Improving access through minority and community banks

Community Development Financial Institutions (CDFIs) and Minority Depository Institutions (MDIs) bring traditional financial services to groups that might otherwise go unbanked. In fact, Black and Hispanic households are five times more likely to be unbanked than White households, and both groups have less than 25% of the median average wealth than White households. The goal of CDFIs and MDIs is to close those gaps, which financial APIs can help them achieve. 

With large innovation budgets, Wall Street financial institutions can offer high-tech mobile apps and virtual assistants. They can also build API integrations with thousands of fintech apps that give their customers instant access to these services. As smaller organizations, CDFIs and MDIs tend to be more budget-constrained and thus have struggled to provide customers with similar digital experiences. 

While Blacks (82%) and Hispanics (96%) report using fintech more than Whites (88%), the CDFIs and MDIs that serve the most financially vulnerable among those groups have a challenging time providing safe and secure access to fintech apps. That’s because they don’t have the budget to build API integrations. However, newer developments in API technology can allow their customers to enjoy the same access to fintech that Wall Street banks provide. 

Plaid Exchange, for example, is an open API network that CDFIs and MDIs can quickly and easily connect with. Once they integrate with Plaid Exchange, their customers will have access to the 6,000+ fintech apps that use Plaid for account authentication and connection. This allows these more budget-conscious institutions to bypass the need for the tech budgets that larger banks have while still giving their customers access to countless fintech tools that can help them improve their financial health.

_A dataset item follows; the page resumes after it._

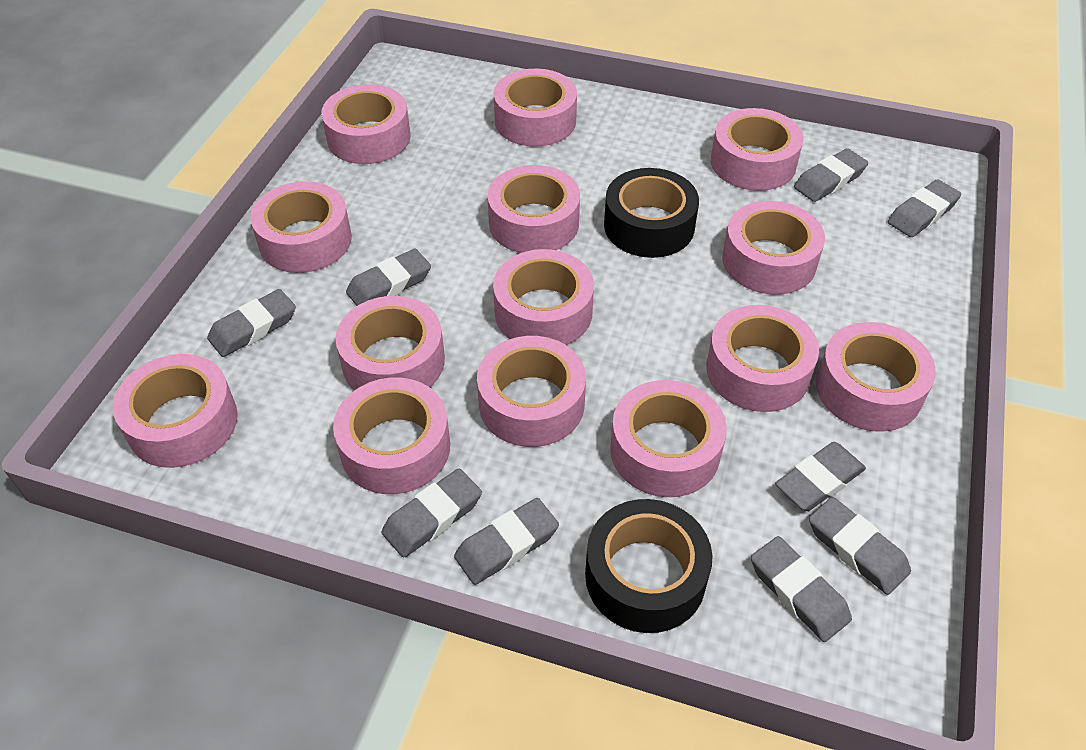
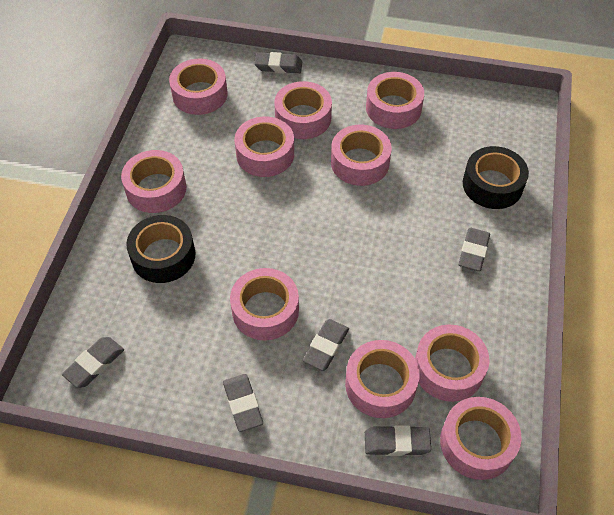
grey eraser: [207,289,296,357] [346,249,431,306] [382,469,482,558] [454,498,559,585] [751,536,852,642] [775,442,866,511] [794,148,868,202] [809,497,911,595] [888,179,961,237] = 9 -> [62,337,124,388] [223,374,263,432] [254,52,302,73] [302,319,349,371] [365,425,431,456] [459,227,490,271] = 6
pink tape: [113,354,238,468] [250,181,352,273] [321,84,410,164] [333,378,450,494] [336,296,445,391] [477,336,586,447] [487,165,580,253] [493,249,594,345] [494,68,577,147] [610,380,727,497] [706,305,819,412] [711,108,803,191] [722,201,825,295] [816,322,936,432] = 14 -> [121,150,186,213] [169,59,227,115] [230,268,299,340] [234,116,294,177] [274,81,332,139] [331,125,392,186] [345,340,419,418] [366,72,424,129] [415,324,489,402] [440,397,522,480] = 10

API technology is creating a financially healthier world

By safely connecting bank accounts with fintech apps, API technology has been a major contributor to improving financial health and closing historical gaps in wealth. 

For proof consider this: 15% of retail investors in America started investing in the year 2020 alone. In the old world—before financial APIs made it possible to seamlessly fund a Robinhood account, for example—this explosive growth wouldn’t have been possible. 

All across the financial ecosystem, APIs are helping people start their journey to financial health through fintech apps that help with budgeting, savings, investing, and paying off debt. These API-based apps are helping people achieve financial health regardless of who they are, where they come from, or what their financial status is.